### EXTRACT PROVIDED

---

At St Michael's we aim to ensure our pupils develop a love of reading and:

  • Read with confidence, fluency and understanding whilst using a range of independent strategies to help them enjoy and understand their reading.

  • Understand the sound and spelling system (through Read Write Inc) and use this to read accurately.

  • Have an interest in a wide range of texts and read for pleasure and information.


At St Michael's we teach phonics, primarily using the ReadWriteInc  systematic,synthetic phonics reading scheme.


In Nursery we teach phonics through Letters and Sounds Phase One which focuses on listening skills, music, songs and rhymes to support phonics skills in Early Years. We use a variety of fun activities and the outdoor environment to tune children's speaking and listening skills. When children are ready, they move to learning the picture and sound card linked to ReadWriteInc.


From Reception and into Key Stage One and Two where appropriate, we teach phonics through ReadWriteInc which supports children in learning how to read and write. Children learn in small ability groups; learning sounds, reading words, reading books and writing.


All our teachers and teaching assistants are trained ReadWriteInc teachers and deliver a phonics session to their group once a day. (please see attached ReadWriteInc information for more details).


Children will bring home Phonics homework to support the learning of sounds and ‘tricky red words. ’Parental support is, as always, essential for their success and progress in reading.

---

Records from a data source
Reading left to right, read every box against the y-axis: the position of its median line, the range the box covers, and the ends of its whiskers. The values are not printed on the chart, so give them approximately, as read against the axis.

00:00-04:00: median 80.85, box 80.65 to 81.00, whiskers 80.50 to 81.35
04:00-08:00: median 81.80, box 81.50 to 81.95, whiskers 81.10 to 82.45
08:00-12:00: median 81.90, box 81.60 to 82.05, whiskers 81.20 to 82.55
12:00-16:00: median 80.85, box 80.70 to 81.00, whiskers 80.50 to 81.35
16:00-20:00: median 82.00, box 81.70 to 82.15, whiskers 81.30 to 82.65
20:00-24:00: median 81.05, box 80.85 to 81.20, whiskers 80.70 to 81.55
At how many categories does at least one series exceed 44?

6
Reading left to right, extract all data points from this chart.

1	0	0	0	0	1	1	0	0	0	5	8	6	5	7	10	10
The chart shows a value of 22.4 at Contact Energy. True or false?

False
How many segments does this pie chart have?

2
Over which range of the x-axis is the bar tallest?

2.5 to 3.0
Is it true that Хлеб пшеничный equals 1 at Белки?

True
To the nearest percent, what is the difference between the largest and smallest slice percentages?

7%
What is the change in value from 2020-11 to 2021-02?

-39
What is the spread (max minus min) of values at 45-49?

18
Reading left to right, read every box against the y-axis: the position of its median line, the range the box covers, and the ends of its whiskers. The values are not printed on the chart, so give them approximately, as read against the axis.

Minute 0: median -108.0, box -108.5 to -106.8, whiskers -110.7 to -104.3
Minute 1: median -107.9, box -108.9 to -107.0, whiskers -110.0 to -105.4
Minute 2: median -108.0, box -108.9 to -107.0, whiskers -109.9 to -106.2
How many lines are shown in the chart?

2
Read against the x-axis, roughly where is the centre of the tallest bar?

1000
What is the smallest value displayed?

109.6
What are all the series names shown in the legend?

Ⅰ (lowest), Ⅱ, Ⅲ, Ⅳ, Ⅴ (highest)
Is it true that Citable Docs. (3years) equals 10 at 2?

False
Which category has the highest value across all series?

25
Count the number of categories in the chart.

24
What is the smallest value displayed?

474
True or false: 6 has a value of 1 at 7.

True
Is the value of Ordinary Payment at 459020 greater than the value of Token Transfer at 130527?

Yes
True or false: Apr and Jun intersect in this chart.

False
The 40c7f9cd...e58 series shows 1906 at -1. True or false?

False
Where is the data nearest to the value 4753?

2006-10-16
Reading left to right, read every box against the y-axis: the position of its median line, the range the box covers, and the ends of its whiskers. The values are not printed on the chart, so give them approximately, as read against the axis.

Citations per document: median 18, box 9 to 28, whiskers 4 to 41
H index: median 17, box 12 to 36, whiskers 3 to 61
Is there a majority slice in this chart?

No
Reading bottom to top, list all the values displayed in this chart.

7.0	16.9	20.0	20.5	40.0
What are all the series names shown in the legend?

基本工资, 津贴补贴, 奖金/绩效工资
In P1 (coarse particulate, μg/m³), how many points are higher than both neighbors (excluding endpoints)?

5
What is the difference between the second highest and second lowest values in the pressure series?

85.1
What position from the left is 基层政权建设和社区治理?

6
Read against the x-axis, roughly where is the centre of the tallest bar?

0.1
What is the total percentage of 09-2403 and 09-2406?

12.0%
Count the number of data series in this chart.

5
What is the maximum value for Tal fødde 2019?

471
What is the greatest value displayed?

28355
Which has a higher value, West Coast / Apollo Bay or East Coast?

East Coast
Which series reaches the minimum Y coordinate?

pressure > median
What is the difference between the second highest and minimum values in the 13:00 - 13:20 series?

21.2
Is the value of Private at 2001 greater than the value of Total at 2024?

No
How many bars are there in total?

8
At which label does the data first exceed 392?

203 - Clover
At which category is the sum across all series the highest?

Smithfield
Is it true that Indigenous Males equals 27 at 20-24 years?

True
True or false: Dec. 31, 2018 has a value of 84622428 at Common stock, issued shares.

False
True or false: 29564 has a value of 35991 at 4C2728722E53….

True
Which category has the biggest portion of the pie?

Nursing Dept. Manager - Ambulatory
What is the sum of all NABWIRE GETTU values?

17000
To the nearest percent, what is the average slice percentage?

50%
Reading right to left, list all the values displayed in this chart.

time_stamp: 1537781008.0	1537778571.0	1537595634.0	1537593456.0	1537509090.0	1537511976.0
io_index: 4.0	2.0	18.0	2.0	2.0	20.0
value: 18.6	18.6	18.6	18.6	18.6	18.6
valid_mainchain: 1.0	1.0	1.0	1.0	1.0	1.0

---

### WORK TO BE COMPLETED
Rewrite the part of the reading and phonics text between "At St Michael's we teach" and "linked to ReadWriteInc.", inclusive, changing "Nursery" to "Preschool". These records were drawn from a different source than the text.

### ANSWER FOR THE TASK
At St Michael's we teach phonics, primarily using the ReadWriteInc  systematic,synthetic phonics reading scheme.


In Preschool we teach phonics through Letters and Sounds Phase One which focuses on listening skills, music, songs and rhymes to support phonics skills in Early Years. We use a variety of fun activities and the outdoor environment to tune children's speaking and listening skills. When children are ready, they move to learning the picture and sound card linked to ReadWriteInc.